** Source extract **
= Beginning of Section =

FORMER Oxford Mail and Daily Telegraph journalist Mark Stanway has died aged 61.

Mark Stanway worked as a journalist for 41 years including 20 years on the Daily Telegraph where he eventually became chief sub-editor of the Comments page.

He worked on newspapers across the world spending time in Cyprus, Bangkok, Hong Kong and latterly as the editor of an expat paper in France.

His sister Karen Brogan said he loved to socialise, had a wide circle of friends and a passion for reading and history.

Mark Colin Stanway was born in Leek, Staffordshire, on August 1, 1955, the son of Elvine (nee Clowes) and Colin Stanway, an engineer and partner in a firm manufacturing bespoke electric motors at a factory in Stoke-on-Trent.

He enjoyed a relatively privileged upbringing attending primary school in Leek and prep schools in Cheshire before his parents sent him to Winchester College an independent boys school in Hampshire.

On leaving school he returned to Leek and was taken on by the market town’s Post and Times newspaper where his career in journalism began.

He reported for the Congleton Chronicle and then the Macclesfield Advertiser before moving to the Evening Gazette in Blackpool and then the Yorkshire Evening Press, as a sub editor.

In his early 30s he moved to Nicosia in Cyprus where he helped produced the English-speaking Cyprus Mail newspaper before moving back to England at the Burton Mail.

He joined the Oxford Mail in 1989 where he worked as production editor before joining the Daily Telegraph.

In 1995 he started a paper in Bangkok and his adventures also took him to Hong Kong before returned to a staff job at the Daily Telegraph.

When the paper moved from Canary Wharf, Mark realised he could live in Oxford and commute on the Oxford Tube, so he returned to his beloved city and rented a flat in Summertown.

In 2010 - after being made redundant - he moved to France living in Nice and Castres - take up the position of editor for the 'Connexion', an expat paper.

He then moved back to Oxford, to live in Wolvercote, in 2014 and worked at The Observer until a few months before his death.

A keen Stoke City FC supporter, Mark spoke fluent French and enjoyed his time in France and his sister Karen said he was appalled at the outcome of the referendum earlier this year.

He died on October 1 of complications arising from cardiovascular disease, a condition which nervous system and touch sensations to progressively deteriorate.

Mark is survived by his sisters, Karen and Lorna, nephew, Thomas, and god-daughter, Roisin.

= End of Section =

(Stored data entries)
= Beginning of Section =

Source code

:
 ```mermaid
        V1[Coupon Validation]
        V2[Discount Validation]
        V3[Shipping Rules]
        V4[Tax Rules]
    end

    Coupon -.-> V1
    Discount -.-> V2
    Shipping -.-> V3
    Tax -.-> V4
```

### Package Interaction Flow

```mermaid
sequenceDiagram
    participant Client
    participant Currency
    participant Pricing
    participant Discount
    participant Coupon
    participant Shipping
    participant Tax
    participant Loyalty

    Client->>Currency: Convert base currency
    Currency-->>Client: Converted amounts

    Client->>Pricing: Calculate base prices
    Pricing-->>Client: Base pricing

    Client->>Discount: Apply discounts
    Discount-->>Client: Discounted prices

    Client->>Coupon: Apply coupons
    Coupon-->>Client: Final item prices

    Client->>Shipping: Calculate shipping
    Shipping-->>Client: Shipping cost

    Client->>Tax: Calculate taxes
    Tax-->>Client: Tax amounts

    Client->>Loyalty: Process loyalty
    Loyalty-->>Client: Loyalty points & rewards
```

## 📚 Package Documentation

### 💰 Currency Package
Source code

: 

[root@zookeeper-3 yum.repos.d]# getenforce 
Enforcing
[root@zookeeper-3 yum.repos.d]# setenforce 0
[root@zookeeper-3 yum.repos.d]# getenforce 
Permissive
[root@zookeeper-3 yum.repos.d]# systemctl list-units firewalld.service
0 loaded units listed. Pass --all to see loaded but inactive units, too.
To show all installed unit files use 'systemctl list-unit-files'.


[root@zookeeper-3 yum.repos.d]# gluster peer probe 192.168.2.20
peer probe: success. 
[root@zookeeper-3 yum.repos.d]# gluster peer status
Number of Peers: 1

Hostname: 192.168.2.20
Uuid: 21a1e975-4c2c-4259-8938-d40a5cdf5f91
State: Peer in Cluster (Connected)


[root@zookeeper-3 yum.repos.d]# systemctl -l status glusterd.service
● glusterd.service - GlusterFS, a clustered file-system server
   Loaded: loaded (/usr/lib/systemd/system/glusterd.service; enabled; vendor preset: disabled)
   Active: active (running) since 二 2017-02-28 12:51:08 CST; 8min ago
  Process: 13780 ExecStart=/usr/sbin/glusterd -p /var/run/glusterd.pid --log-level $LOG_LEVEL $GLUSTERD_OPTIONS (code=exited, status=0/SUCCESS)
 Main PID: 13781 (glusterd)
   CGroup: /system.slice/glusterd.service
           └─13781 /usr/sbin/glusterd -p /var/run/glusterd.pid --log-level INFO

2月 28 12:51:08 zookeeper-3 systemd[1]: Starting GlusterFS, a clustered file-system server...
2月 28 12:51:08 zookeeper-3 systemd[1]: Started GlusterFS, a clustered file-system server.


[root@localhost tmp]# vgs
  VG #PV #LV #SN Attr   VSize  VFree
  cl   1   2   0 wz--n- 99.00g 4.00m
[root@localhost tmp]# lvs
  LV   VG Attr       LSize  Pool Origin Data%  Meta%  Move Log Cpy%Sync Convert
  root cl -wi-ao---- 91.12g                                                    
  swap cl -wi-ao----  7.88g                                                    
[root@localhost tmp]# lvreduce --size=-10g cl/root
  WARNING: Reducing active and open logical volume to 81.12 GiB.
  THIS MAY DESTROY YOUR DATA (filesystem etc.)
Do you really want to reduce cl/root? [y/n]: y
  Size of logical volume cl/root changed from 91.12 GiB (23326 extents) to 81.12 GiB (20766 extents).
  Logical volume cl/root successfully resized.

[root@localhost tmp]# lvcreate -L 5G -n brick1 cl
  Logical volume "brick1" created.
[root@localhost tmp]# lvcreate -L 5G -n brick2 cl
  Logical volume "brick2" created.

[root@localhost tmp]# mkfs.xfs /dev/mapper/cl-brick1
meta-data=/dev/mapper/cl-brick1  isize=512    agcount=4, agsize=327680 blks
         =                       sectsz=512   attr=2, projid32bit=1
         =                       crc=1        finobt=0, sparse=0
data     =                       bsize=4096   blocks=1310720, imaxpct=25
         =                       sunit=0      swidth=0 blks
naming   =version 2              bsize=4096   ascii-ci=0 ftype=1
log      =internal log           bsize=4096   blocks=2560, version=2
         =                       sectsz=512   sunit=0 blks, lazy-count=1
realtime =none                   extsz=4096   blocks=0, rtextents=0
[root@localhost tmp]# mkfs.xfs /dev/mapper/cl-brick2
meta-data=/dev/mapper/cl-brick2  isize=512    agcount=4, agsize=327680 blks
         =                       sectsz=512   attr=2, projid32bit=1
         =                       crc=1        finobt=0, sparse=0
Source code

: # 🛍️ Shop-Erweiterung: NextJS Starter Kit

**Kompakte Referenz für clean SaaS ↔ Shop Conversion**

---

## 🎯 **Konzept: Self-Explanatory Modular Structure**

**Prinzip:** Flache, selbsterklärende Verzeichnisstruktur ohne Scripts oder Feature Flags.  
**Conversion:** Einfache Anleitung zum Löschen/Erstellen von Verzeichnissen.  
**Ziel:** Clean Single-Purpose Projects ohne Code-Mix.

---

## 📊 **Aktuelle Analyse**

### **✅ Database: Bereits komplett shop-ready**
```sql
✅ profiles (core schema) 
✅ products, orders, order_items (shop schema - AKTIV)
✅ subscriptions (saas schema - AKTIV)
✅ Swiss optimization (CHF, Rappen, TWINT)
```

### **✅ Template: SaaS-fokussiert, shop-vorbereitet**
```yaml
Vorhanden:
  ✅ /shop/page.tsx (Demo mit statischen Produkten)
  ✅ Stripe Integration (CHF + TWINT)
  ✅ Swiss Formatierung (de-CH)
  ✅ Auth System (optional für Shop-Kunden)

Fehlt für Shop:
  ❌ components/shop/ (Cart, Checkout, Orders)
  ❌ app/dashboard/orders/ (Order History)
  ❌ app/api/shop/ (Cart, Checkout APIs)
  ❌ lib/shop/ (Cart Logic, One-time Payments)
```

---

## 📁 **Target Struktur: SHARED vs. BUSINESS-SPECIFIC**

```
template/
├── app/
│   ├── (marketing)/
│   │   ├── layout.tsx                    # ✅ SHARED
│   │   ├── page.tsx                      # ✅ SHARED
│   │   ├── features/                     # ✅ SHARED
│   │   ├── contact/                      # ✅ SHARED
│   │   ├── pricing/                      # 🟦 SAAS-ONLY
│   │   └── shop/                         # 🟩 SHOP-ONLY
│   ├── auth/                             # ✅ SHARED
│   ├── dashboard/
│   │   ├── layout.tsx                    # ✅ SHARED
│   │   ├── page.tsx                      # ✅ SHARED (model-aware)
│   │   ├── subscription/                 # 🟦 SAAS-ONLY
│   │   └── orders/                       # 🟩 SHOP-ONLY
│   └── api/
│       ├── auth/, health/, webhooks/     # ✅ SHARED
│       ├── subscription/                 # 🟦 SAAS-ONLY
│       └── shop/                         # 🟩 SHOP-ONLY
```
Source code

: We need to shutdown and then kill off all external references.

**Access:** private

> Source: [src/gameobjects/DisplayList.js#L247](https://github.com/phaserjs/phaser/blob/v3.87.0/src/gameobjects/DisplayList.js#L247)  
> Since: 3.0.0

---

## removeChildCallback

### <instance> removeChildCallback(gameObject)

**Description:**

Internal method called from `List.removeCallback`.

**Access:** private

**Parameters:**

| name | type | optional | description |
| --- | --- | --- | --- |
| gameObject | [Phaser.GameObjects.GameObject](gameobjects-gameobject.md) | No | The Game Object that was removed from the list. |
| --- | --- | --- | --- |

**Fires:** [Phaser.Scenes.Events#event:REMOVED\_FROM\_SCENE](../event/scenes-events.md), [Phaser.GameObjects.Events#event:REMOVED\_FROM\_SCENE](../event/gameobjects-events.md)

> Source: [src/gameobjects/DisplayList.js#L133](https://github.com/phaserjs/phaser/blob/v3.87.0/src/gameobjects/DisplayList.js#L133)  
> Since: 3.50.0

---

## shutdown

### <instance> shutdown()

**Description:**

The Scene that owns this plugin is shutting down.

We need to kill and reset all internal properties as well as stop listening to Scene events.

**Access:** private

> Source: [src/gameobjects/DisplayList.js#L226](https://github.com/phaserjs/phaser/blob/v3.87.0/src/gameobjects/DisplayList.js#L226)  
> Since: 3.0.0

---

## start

= End of Section =

** What to do **
Rewrite the obituary from "He joined the" to "an expat paper.", using "Telegraph" in place of "Daily Telegraph".

** Exercise result **
He joined the Oxford Mail in 1989 where he worked as production editor before joining the Telegraph.

In 1995 he started a paper in Bangkok and his adventures also took him to Hong Kong before returned to a staff job at the Telegraph.

When the paper moved from Canary Wharf, Mark realised he could live in Oxford and commute on the Oxford Tube, so he returned to his beloved city and rented a flat in Summertown.

In 2010 - after being made redundant - he moved to France living in Nice and Castres - take up the position of editor for the 'Connexion', an expat paper.